» **Exercise aim**
Edit the entries below by changing every "Validity Period" to "Term of Validity", and copy out all of them with nothing else altered.

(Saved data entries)
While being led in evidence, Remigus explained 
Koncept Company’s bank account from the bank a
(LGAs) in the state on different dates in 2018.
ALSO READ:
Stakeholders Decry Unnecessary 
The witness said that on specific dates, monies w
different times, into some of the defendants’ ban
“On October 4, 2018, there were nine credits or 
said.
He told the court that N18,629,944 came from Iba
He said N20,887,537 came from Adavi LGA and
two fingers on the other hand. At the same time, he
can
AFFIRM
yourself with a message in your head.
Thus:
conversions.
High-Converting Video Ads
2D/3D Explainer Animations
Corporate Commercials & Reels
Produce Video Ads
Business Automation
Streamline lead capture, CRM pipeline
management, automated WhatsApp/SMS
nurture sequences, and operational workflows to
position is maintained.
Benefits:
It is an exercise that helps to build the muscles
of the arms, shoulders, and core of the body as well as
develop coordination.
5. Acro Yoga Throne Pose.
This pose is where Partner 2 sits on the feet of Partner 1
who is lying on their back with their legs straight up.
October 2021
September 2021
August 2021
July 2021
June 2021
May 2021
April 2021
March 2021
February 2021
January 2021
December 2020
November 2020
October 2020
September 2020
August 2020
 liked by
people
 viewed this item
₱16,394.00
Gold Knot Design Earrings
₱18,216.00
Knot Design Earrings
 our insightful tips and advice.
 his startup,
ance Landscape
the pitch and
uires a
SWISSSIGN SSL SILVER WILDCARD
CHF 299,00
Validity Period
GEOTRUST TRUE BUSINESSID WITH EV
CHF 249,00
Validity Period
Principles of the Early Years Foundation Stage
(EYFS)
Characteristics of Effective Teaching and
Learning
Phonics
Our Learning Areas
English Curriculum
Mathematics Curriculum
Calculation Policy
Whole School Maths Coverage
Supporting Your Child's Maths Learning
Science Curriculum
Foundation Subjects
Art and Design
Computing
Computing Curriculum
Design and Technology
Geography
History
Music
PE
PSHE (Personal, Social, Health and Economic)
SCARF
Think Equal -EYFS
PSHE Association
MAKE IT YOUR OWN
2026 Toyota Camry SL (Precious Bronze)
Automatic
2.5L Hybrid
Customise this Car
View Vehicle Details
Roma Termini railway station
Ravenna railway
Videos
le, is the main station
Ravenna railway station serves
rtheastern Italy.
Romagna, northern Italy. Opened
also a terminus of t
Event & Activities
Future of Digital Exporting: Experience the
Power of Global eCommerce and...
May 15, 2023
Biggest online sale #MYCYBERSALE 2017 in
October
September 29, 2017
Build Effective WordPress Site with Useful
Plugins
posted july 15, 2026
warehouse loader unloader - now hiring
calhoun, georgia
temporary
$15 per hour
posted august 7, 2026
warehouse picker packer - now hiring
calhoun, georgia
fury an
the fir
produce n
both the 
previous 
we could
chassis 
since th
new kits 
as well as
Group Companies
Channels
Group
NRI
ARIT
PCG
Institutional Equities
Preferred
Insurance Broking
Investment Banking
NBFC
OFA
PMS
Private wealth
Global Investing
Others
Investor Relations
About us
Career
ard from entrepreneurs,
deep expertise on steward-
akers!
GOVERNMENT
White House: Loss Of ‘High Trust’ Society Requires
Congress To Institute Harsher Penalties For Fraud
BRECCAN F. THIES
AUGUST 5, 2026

» **Solution to the problem**
While being led in evidence, Remigus explained 
Koncept Company’s bank account from the bank a
(LGAs) in the state on different dates in 2018.
ALSO READ:
Stakeholders Decry Unnecessary 
The witness said that on specific dates, monies w
different times, into some of the defendants’ ban
“On October 4, 2018, there were nine credits or 
said.
He told the court that N18,629,944 came from Iba
He said N20,887,537 came from Adavi LGA and
two fingers on the other hand. At the same time, he
can
AFFIRM
yourself with a message in your head.
Thus:
conversions.
High-Converting Video Ads
2D/3D Explainer Animations
Corporate Commercials & Reels
Produce Video Ads
Business Automation
Streamline lead capture, CRM pipeline
management, automated WhatsApp/SMS
nurture sequences, and operational workflows to
position is maintained.
Benefits:
It is an exercise that helps to build the muscles
of the arms, shoulders, and core of the body as well as
develop coordination.
5. Acro Yoga Throne Pose.
This pose is where Partner 2 sits on the feet of Partner 1
who is lying on their back with their legs straight up.
October 2021
September 2021
August 2021
July 2021
June 2021
May 2021
April 2021
March 2021
February 2021
January 2021
December 2020
November 2020
October 2020
September 2020
August 2020
 liked by
people
 viewed this item
₱16,394.00
Gold Knot Design Earrings
₱18,216.00
Knot Design Earrings
 our insightful tips and advice.
 his startup,
ance Landscape
the pitch and
uires a
SWISSSIGN SSL SILVER WILDCARD
CHF 299,00
Term of Validity
GEOTRUST TRUE BUSINESSID WITH EV
CHF 249,00
Term of Validity
Principles of the Early Years Foundation Stage
(EYFS)
Characteristics of Effective Teaching and
Learning
Phonics
Our Learning Areas
English Curriculum
Mathematics Curriculum
Calculation Policy
Whole School Maths Coverage
Supporting Your Child's Maths Learning
Science Curriculum
Foundation Subjects
Art and Design
Computing
Computing Curriculum
Design and Technology
Geography
History
Music
PE
PSHE (Personal, Social, Health and Economic)
SCARF
Think Equal -EYFS
PSHE Association
MAKE IT YOUR OWN
2026 Toyota Camry SL (Precious Bronze)
Automatic
2.5L Hybrid
Customise this Car
View Vehicle Details
Roma Termini railway station
Ravenna railway
Videos
le, is the main station
Ravenna railway station serves
rtheastern Italy.
Romagna, northern Italy. Opened
also a terminus of t
Event & Activities
Future of Digital Exporting: Experience the
Power of Global eCommerce and...
May 15, 2023
Biggest online sale #MYCYBERSALE 2017 in
October
September 29, 2017
Build Effective WordPress Site with Useful
Plugins
posted july 15, 2026
warehouse loader unloader - now hiring
calhoun, georgia
temporary
$15 per hour
posted august 7, 2026
warehouse picker packer - now hiring
calhoun, georgia
fury an
the fir
produce n
both the 
previous 
we could
chassis 
since th
new kits 
as well as
Group Companies
Channels
Group
NRI
ARIT
PCG
Institutional Equities
Preferred
Insurance Broking
Investment Banking
NBFC
OFA
PMS
Private wealth
Global Investing
Others
Investor Relations
About us
Career
ard from entrepreneurs,
deep expertise on steward-
akers!
GOVERNMENT
White House: Loss Of ‘High Trust’ Society Requires
Congress To Institute Harsher Penalties For Fraud
BRECCAN F. THIES
AUGUST 5, 2026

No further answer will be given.